■ Aufgabe ■
Wie lange bleibt eine erzeugte 3D-Welt bei der aktuellen Version von Genie 3 laut dem Lesetext stabil?

Google Genie 3: KI-generierte Spielwelten im Überblick

Google hat eine aktualisierte Version seiner experimentellen Genie-3-Plattform vorgestellt, die interaktive Spielwelten mithilfe künstlicher Intelligenz erzeugen soll. Die Technologie zeigt im Vergleich zu früheren Versionen deutliche Fortschritte, doch die Entwickler räumen ein, dass sie noch weit davon entfernt ist, für den breiten Einsatz in der Videospielbranche bereit zu sein.

Das Genie-Projekt war ursprünglich als Werkzeug konzipiert, das Spielumgebungen in Echtzeit auf Basis von Textbeschreibungen generieren kann. Nutzer können die Weltparameter mit Worten definieren, woraufhin das System eine Umgebung erschafft, in der sie sich bewegen und mit Objekten interagieren können. Google DeepMind ist überzeugt, dass solche „Weltmodelle“ einen wichtigen Schritt hin zu fortschrittlicheren KI-Systemen darstellen könnten, da sie der KI ermöglichen, Umgebungen besser zu verstehen und die Folgen von Handlungen vorherzusagen.

Allerdings stößt die Technologie noch auf erhebliche Grenzen. Laut Google-Vertretern konnten frühere Versionen von Genie 3 die Stabilität in generierten 3D-Welten nur für wenige Sekunden aufrechterhalten. Die aktuelle Version hat dies auf etwa eine Minute verlängert, bevor die Szene allmählich in chaotische Bilder zerfällt.

Ein weiteres Schlüsselmerkmal des Systems ist sein Ansatz zur Umgebungserzeugung. Genie 3 nutzt keine vollständige Game-Engine, sondern erzeugt Bilder Bild für Bild – im Wesentlichen erstellt es also einen visuellen Inhaltsstrom basierend auf Textaufforderungen. DeepMind-Forscher betonen, dass das Ziel des Projekts nicht darin besteht, Spieleentwickler zu ersetzen. Vielmehr könnten solche Technologien langfristig zu Werkzeugen werden, um neue Spielwelten zu experimentieren und zu prototypisieren.

■ Daten ■

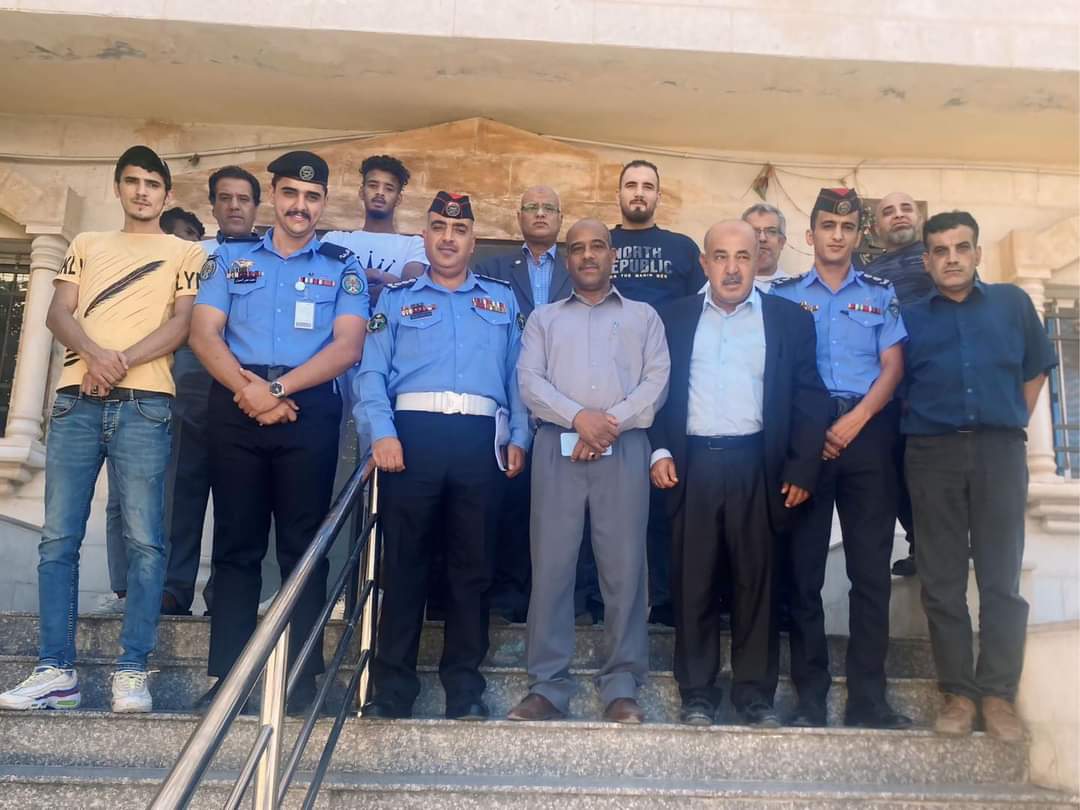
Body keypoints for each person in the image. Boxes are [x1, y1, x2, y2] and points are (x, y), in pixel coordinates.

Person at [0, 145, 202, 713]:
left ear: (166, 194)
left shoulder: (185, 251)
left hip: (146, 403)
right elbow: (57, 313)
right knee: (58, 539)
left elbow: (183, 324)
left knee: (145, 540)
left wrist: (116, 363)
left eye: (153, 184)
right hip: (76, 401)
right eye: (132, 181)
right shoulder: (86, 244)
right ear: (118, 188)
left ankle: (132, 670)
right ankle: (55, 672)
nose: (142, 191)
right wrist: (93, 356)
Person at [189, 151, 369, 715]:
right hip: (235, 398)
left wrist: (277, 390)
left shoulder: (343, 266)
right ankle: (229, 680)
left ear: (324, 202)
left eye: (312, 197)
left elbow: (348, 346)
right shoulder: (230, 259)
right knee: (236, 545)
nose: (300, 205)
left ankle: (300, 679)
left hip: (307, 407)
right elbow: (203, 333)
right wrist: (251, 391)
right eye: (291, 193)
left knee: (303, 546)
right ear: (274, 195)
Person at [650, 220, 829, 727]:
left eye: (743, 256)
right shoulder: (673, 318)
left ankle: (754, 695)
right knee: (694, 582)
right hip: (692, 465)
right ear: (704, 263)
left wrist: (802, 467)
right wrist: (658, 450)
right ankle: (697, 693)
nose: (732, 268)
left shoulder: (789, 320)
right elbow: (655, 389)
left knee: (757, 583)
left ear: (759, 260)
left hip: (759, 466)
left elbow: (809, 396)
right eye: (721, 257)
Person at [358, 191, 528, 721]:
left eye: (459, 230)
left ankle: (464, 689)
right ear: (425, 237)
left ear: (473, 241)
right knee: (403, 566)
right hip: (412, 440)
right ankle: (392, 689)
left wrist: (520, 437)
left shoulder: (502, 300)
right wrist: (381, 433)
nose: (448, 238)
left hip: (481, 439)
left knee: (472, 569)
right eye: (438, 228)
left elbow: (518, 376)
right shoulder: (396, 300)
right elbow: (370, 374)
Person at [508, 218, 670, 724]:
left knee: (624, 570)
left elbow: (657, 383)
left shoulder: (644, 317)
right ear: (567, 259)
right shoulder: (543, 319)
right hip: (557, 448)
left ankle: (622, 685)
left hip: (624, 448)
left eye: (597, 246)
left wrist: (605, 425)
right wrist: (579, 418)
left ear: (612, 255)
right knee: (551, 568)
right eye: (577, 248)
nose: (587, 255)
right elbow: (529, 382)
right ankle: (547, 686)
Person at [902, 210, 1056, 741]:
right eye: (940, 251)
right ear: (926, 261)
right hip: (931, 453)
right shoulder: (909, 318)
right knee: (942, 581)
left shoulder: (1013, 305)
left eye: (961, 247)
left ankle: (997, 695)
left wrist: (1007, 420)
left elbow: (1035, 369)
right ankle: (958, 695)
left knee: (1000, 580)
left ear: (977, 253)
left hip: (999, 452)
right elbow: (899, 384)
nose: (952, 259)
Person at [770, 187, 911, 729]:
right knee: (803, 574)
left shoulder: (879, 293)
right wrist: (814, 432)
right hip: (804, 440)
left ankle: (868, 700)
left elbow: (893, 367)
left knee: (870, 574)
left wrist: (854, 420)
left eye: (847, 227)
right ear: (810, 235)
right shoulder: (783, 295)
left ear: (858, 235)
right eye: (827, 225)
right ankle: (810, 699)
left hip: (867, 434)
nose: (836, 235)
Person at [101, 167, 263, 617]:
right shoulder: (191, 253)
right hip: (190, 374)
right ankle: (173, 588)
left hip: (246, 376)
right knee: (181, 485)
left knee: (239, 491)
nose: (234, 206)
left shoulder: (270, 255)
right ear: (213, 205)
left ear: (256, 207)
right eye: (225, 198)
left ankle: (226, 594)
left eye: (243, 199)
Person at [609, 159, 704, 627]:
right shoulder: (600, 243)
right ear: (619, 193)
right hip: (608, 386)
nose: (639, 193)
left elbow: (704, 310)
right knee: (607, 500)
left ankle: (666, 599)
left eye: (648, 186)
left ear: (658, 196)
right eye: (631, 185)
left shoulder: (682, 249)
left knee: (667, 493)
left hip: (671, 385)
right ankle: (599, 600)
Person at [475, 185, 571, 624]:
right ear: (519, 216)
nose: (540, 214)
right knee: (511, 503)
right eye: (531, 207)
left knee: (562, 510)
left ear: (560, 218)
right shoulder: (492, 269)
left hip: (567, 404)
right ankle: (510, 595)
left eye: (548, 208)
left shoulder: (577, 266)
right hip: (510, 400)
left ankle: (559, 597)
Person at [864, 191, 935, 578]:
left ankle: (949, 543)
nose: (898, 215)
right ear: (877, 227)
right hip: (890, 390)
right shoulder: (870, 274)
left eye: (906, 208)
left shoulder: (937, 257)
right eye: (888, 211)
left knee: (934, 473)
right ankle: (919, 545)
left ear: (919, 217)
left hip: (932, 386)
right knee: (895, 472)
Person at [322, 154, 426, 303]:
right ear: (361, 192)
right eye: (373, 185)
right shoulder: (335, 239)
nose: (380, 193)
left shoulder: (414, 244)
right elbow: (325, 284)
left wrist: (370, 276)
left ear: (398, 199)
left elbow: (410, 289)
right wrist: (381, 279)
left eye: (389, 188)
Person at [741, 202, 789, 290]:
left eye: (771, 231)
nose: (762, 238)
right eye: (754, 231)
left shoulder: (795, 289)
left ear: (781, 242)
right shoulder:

■ Lösung ■
Etwa eine Minute, bevor die Szene allmählich in chaotische Bilder zerfällt.